Interestingly, we found that saliency correlated with human behavior significantly better than monkey behavior, over all clips combined (permutation test,
p ≤ 0.0001). Differences in the likelihood to deploy attention to salient items should be minimized when using monkeys as a model for human attention during free viewing. The saliency differences were, however, small in magnitude compared to the difference in interobserver agreement (
Figure 5). Comparing saliency scores with interobserver agreement may provide insight into a way to reconcile such differences. Although saliency was a strong predictor of human visually guided behavior, the stimulus-driven nature of the model limited its predictive power.

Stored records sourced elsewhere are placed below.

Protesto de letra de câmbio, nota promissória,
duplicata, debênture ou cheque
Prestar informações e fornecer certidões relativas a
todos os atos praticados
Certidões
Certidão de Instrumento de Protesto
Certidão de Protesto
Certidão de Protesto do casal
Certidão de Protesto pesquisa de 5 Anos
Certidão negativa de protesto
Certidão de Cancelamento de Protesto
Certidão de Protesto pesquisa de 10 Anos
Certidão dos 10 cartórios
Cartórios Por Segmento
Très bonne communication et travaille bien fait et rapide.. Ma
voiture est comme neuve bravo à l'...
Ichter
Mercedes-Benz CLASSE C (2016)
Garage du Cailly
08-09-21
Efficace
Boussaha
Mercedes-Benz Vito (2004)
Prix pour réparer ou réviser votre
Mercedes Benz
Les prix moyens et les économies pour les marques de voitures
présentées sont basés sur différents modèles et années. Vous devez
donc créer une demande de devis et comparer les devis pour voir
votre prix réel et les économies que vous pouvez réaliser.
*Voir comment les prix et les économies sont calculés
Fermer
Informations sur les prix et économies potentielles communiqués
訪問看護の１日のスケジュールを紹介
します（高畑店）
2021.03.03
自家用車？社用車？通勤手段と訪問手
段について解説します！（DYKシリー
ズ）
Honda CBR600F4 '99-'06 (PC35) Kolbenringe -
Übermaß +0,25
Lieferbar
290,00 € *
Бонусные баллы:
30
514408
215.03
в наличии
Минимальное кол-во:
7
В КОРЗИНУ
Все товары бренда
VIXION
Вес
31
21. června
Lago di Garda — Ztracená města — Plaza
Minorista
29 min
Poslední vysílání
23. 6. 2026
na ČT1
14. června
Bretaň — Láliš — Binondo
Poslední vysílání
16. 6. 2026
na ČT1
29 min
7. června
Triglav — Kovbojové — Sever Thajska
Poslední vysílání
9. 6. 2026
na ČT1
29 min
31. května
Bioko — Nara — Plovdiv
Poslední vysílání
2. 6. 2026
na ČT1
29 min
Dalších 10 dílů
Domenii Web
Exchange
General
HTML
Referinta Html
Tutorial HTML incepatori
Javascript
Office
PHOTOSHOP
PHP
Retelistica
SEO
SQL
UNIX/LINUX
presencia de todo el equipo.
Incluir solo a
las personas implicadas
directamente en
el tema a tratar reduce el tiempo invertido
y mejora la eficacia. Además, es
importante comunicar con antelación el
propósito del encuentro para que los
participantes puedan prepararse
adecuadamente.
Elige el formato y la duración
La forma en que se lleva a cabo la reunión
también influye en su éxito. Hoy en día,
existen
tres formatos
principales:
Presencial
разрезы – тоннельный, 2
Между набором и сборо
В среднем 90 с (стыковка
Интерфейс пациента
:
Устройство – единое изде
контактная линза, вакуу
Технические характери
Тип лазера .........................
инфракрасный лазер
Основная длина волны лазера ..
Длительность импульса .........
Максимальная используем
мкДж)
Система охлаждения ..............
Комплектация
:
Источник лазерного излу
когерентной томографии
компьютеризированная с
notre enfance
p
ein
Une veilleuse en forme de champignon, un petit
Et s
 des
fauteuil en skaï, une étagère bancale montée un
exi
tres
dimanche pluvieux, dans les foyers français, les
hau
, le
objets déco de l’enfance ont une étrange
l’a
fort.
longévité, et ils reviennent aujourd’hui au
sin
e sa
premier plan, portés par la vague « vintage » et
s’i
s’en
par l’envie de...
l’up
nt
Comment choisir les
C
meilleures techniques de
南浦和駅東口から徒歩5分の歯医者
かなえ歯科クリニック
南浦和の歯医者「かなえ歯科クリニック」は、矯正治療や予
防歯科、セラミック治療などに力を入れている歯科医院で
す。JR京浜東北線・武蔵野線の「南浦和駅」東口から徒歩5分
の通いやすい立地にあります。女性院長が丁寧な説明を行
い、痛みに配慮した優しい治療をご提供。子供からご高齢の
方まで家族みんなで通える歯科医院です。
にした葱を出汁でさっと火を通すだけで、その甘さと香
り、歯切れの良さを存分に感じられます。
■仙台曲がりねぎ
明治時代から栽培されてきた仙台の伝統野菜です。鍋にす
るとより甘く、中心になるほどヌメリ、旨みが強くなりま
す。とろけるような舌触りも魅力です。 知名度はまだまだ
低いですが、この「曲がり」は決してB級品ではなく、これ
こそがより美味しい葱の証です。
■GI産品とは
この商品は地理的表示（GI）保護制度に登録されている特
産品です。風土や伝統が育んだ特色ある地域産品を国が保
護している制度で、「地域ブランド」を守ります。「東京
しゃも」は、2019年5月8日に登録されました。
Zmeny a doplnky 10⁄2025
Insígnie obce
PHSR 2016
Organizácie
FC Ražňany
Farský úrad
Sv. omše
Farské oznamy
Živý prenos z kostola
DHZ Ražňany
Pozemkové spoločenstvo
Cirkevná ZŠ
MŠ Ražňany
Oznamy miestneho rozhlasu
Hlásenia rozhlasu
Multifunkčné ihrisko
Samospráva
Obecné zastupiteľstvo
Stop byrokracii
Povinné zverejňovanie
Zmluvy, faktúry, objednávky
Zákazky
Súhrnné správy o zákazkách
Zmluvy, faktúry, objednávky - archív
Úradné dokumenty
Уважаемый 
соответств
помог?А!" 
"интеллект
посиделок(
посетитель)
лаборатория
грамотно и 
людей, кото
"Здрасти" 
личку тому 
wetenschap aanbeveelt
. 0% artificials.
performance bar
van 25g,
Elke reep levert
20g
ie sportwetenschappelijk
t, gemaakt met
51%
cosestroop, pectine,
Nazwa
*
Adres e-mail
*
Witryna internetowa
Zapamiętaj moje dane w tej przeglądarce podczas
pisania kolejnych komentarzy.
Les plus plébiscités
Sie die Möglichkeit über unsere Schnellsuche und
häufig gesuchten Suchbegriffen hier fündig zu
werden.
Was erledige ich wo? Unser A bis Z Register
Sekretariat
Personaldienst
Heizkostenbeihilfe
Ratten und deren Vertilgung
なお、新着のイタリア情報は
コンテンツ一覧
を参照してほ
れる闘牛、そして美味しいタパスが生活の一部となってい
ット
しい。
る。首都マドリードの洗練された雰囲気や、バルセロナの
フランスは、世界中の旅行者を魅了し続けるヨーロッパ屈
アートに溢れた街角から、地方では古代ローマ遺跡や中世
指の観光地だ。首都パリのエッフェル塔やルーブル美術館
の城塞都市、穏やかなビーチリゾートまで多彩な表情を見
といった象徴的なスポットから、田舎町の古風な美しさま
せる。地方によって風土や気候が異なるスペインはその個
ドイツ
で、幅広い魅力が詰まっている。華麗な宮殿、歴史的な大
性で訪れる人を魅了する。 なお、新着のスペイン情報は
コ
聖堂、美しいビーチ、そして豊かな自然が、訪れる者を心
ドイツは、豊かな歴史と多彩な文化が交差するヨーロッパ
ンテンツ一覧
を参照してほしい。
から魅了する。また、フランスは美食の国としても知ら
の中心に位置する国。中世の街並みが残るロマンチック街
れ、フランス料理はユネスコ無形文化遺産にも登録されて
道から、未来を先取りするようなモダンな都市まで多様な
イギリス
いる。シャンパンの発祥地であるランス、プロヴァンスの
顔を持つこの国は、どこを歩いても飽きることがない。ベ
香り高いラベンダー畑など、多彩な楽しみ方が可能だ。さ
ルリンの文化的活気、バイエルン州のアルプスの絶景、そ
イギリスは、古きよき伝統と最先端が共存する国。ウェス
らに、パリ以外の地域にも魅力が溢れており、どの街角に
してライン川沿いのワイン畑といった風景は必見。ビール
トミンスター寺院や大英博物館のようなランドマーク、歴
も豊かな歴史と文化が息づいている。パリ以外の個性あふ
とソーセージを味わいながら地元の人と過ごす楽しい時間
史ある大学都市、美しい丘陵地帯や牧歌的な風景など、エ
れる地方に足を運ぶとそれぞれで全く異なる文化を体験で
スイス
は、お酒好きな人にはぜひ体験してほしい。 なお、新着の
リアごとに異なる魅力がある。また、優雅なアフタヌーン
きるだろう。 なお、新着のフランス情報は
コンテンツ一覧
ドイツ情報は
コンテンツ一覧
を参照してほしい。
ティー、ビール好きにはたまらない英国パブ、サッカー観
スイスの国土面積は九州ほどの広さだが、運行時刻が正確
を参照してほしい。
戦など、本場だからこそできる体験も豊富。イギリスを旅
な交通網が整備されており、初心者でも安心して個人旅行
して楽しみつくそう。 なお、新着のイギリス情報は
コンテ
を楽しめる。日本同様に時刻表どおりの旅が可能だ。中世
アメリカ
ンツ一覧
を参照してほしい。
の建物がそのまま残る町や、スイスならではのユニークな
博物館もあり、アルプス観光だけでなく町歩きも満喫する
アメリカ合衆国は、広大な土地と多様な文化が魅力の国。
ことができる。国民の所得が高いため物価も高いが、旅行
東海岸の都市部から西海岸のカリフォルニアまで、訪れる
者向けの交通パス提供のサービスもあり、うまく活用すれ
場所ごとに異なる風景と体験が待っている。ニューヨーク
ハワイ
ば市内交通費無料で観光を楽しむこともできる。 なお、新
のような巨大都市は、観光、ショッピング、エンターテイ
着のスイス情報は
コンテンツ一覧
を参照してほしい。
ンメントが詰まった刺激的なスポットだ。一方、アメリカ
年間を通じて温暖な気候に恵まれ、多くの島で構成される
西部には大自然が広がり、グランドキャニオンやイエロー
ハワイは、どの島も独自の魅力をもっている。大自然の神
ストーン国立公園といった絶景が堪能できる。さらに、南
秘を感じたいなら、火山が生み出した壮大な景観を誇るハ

The interobserver agreement metric captured aspects of stimulus-driven (saliency) and top-down (context specific) attentional allocation, the latter of which has also been shown to be a significant factor in guiding human gaze shifts in natural scenes (De Graef, De Troy, & Dydewalle,
1992; Neider & Zelinski,
2006; Noton & Stark,
1971; Oliva, Torralba, Castelhano, & Henderson,
2003; Yarbus,
1967). The interobserver agreement metric was the best predictor of human saccadic targets (permutation test,
p ≤ 0.0001). Interestingly, this trend did not hold for monkeys and the interobserver agreement metric was significantly less correlated with monkey gaze shifts than the saliency model (permutation test,
p = 0.0027). That is, the computational saliency model better predicted where one monkey might look than was predicted from the gaze patterns of two to four other monkeys. Any top-down information present in the monkey interobserver agreement metric was insufficient to increase predictability of gaze patterns over a purely stimulus-driven model. Monkey top-down attentional allocation may be completely inconsistent among observers (e.g.,
Figure 1G), leaving saliency to be the best predictor of visually guided attentive behavior.